Minerando o sono

Um amigo comprou há pouco uma dessas pulseiras digitais que são usadas o tempo todo para monitorar dados de atividade física (quantos passos você deu etc.) e também a quantidade e a qualidade do sono de cada noite.

Enquanto você dorme, a pulseirinha fica analisando a hora exata em que você apagou, quanto tempo ficou rolando na cama, quantas horas teve de sono profundo, de sono leve e de REM (“Rapid Eye Movement”, fase dos sonhos mais intensos).

Depois de analisar tudo isso, o aplicativo da pulseira faz um ranking de quem dormiu melhor naquela noite, comparando todos os usuários. No caso do meu amigo, na sua primeira noite com o aparelho, ele tinha dormido melhor que 98% de todas as pessoas no país. 

Considerando que ele estava na China, fiquei impressionado com sua capacidade de dormir bem e, na mesma medida, preocupado com a conquista do sono como novo território para a coleta de dados.

O fato é que as tecnologias de monitoramento do sono não estão só nas pulseirinhas. Há também uma onda de colchões inteligentes, conectados à internet. Um exemplo é o Eight Sleep. A ideia é um colchão que manipula os ciclos do sono, permitindo que o dorminhoco possa dormir menos e descansar mais, ganhando tempo para fazer mais coisas acordado. 

O colchão monitora cada movimento, virada ou variação de temperatura do corpo. No momento em que a pessoa está adormecendo, ele aquece. Quando a pessoa adormece, ele diminui um pouco a temperatura, aprofundando assim o ciclo de sono profundo (de acordo com o fabricante). 

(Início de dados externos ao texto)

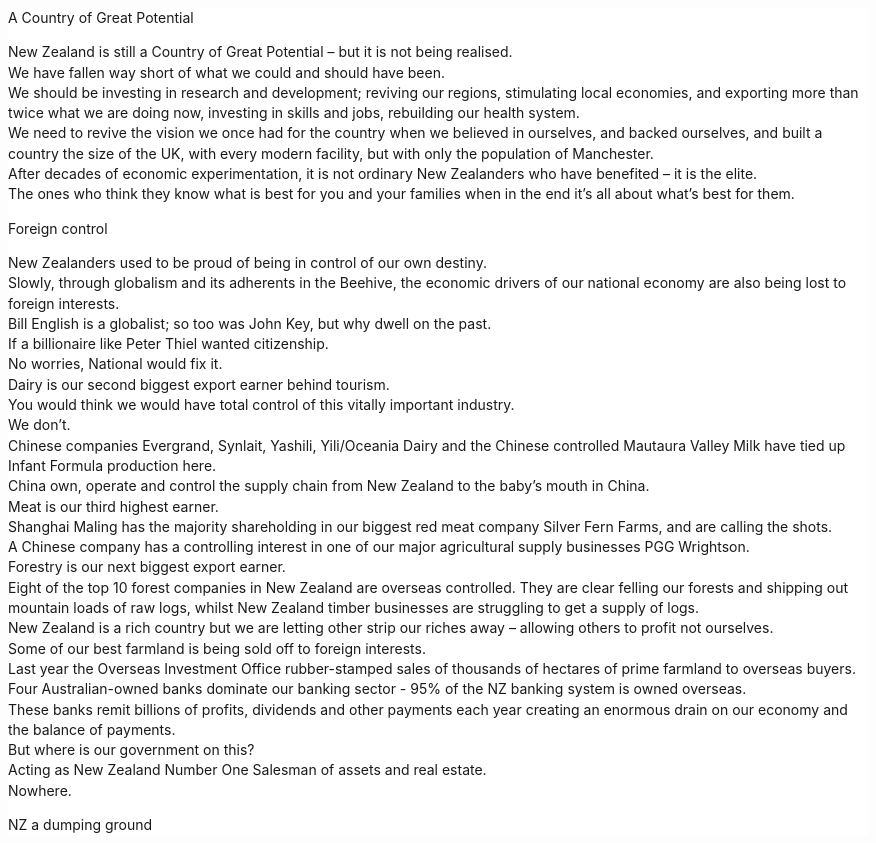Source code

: A Country of Great Potential

New Zealand is still a Country of Great Potential – but it is not being realised.  
We have fallen way short of what we could and should have been.  
We should be investing in research and development; reviving our regions, stimulating local economies, and exporting more than twice what we are doing now, investing in skills and jobs, rebuilding our health system.  
We need to revive the vision we once had for the country when we believed in ourselves, and backed ourselves, and built a country the size of the UK, with every modern facility, but with only the population of Manchester.  
After decades of economic experimentation, it is not ordinary New Zealanders who have benefited – it is the elite.  
The ones who think they know what is best for you and your families when in the end it’s all about what’s best for them.

Foreign control

New Zealanders used to be proud of being in control of our own destiny.  
Slowly, through globalism and its adherents in the Beehive, the economic drivers of our national economy are also being lost to foreign interests.  
Bill English is a globalist; so too was John Key, but why dwell on the past.  
If a billionaire like Peter Thiel wanted citizenship.  
No worries, National would fix it.  
Dairy is our second biggest export earner behind tourism.  
You would think we would have total control of this vitally important industry.  
We don’t.  
Chinese companies Evergrand, Synlait, Yashili, Yili/Oceania Dairy and the Chinese controlled Mautaura Valley Milk have tied up Infant Formula production here.  
China own, operate and control the supply chain from New Zealand to the baby’s mouth in China.  
Meat is our third highest earner.  
Shanghai Maling has the majority shareholding in our biggest red meat company Silver Fern Farms, and are calling the shots.  
A Chinese company has a controlling interest in one of our major agricultural supply businesses PGG Wrightson.  
Forestry is our next biggest export earner.  
Eight of the top 10 forest companies in New Zealand are overseas controlled. They are clear felling our forests and shipping out mountain loads of raw logs, whilst New Zealand timber businesses are struggling to get a supply of logs.  
New Zealand is a rich country but we are letting other strip our riches away – allowing others to profit not ourselves.  
Some of our best farmland is being sold off to foreign interests.  
Last year the Overseas Investment Office rubber-stamped sales of thousands of hectares of prime farmland to overseas buyers.  
Four Australian-owned banks dominate our banking sector - 95% of the NZ banking system is owned overseas.  
These banks remit billions of profits, dividends and other payments each year creating an enormous drain on our economy and the balance of payments.  
But where is our government on this?  
Acting as New Zealand Number One Salesman of assets and real estate.  
Nowhere.

NZ a dumping ground
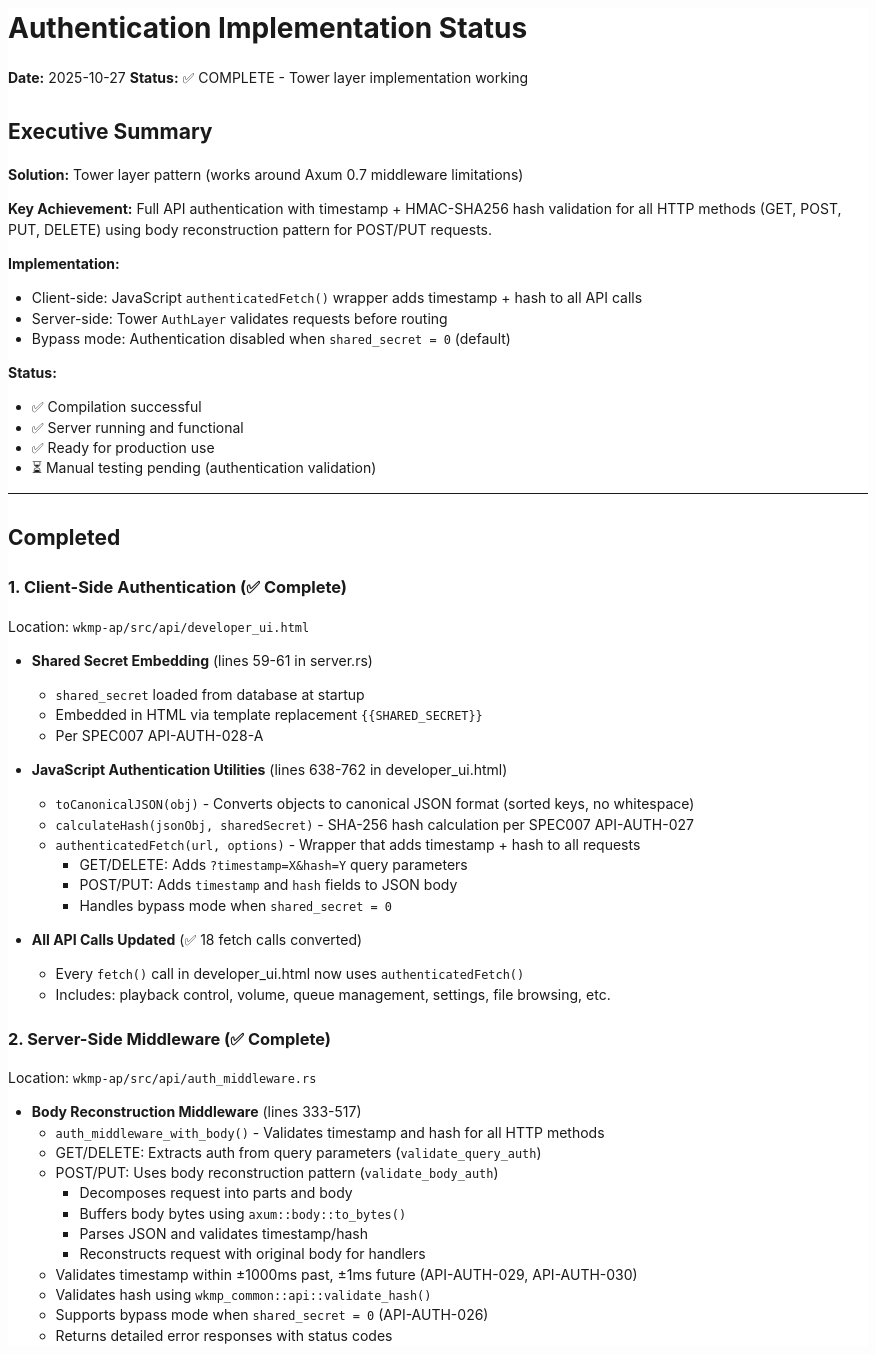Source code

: # Authentication Implementation Status

**Date:** 2025-10-27
**Status:** ✅ COMPLETE - Tower layer implementation working

## Executive Summary

**Solution:** Tower layer pattern (works around Axum 0.7 middleware limitations)

**Key Achievement:** Full API authentication with timestamp + HMAC-SHA256 hash validation for all HTTP methods (GET, POST, PUT, DELETE) using body reconstruction pattern for POST/PUT requests.

**Implementation:**
- Client-side: JavaScript `authenticatedFetch()` wrapper adds timestamp + hash to all API calls
- Server-side: Tower `AuthLayer` validates requests before routing
- Bypass mode: Authentication disabled when `shared_secret = 0` (default)

**Status:**
- ✅ Compilation successful
- ✅ Server running and functional
- ✅ Ready for production use
- ⏳ Manual testing pending (authentication validation)

---

## Completed

### 1. Client-Side Authentication (✅ Complete)
Location: `wkmp-ap/src/api/developer_ui.html`

- **Shared Secret Embedding** (lines 59-61 in server.rs)
  - `shared_secret` loaded from database at startup
  - Embedded in HTML via template replacement `{{SHARED_SECRET}}`
  - Per SPEC007 API-AUTH-028-A

- **JavaScript Authentication Utilities** (lines 638-762 in developer_ui.html)
  - `toCanonicalJSON(obj)` - Converts objects to canonical JSON format (sorted keys, no whitespace)
  - `calculateHash(jsonObj, sharedSecret)` - SHA-256 hash calculation per SPEC007 API-AUTH-027
  - `authenticatedFetch(url, options)` - Wrapper that adds timestamp + hash to all requests
    - GET/DELETE: Adds `?timestamp=X&hash=Y` query parameters
    - POST/PUT: Adds `timestamp` and `hash` fields to JSON body
    - Handles bypass mode when `shared_secret = 0`

- **All API Calls Updated** (✅ 18 fetch calls converted)
  - Every `fetch()` call in developer_ui.html now uses `authenticatedFetch()`
  - Includes: playback control, volume, queue management, settings, file browsing, etc.

### 2. Server-Side Middleware (✅ Complete)
Location: `wkmp-ap/src/api/auth_middleware.rs`

- **Body Reconstruction Middleware** (lines 333-517)
  - `auth_middleware_with_body()` - Validates timestamp and hash for all HTTP methods
  - GET/DELETE: Extracts auth from query parameters (`validate_query_auth`)
  - POST/PUT: Uses body reconstruction pattern (`validate_body_auth`)
    - Decomposes request into parts and body
    - Buffers body bytes using `axum::body::to_bytes()`
    - Parses JSON and validates timestamp/hash
    - Reconstructs request with original body for handlers
  - Validates timestamp within ±1000ms past, ±1ms future (API-AUTH-029, API-AUTH-030)
  - Validates hash using `wkmp_common::api::validate_hash()`
  - Supports bypass mode when `shared_secret = 0` (API-AUTH-026)
  - Returns detailed error responses with status codes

Para acordar, o colchão usa um alarme térmico: ele resfria o corpo a até 12ºC para acelerar os batimentos cardíacos, levando ao despertar sem ficar grogue. Tudo isso usando inteligência artificial. 

O preço? Vai de US$ 2.000 a US$ 5.000 (de R$ 7.800 a R$ 19,5 mil). Em uma entrevista à jornalista Arielle Pardes, da revista Wired, o inventor da geringonça disse que o colchão permite dormir apenas seis horas por noite, gerando “seis anos a mais acordado durante a vida”.

Os mais radicais podem optar talvez por um produto como o Dreem, uma faixa cheia de sensores para ser usada na cabeça no estilo tenista dos anos 1970. O aparelho promete “precisão de laboratório” no monitoramento do sono. 

Em vez de alterar a temperatura, o Dreem tem outra estratégia. Usa efeitos sonoros para aprofundar o ciclo do sono. Por exemplo, produz o “pink noise” (ruído rosa), que, segundo alguns estudos, é capaz de ampliar as ondas cerebrais durante o sono profundo.

Todos esses produtos têm por característica o fato de transformar a experiência privada do sono em um território público. Os dados coletados por meio deles podem ser compartilhados, agregados, processados e assim por diante.

Mais do que isso, trazem competição ao sono. Quem dorme melhor? Como estou dormindo comparado aos meus vizinhos? Em outras palavras, a tecnologia não só ocupa cada momento em que estamos acordados mas começa a ocupar também o sono. 

Acertou na mosca Jonathan Crary no livro “24/7: Capitalismo Tardio e os Fins do Sono”, boa reflexão teórica sobre o tema, que ficou para trás em face das práticas atuais. Preciso perguntar a meu amigo se ele continua dormindo bem. Não vai ser surpresa se sua qualidade de sono tiver deteriorado desde que comprou sua pulseirinha.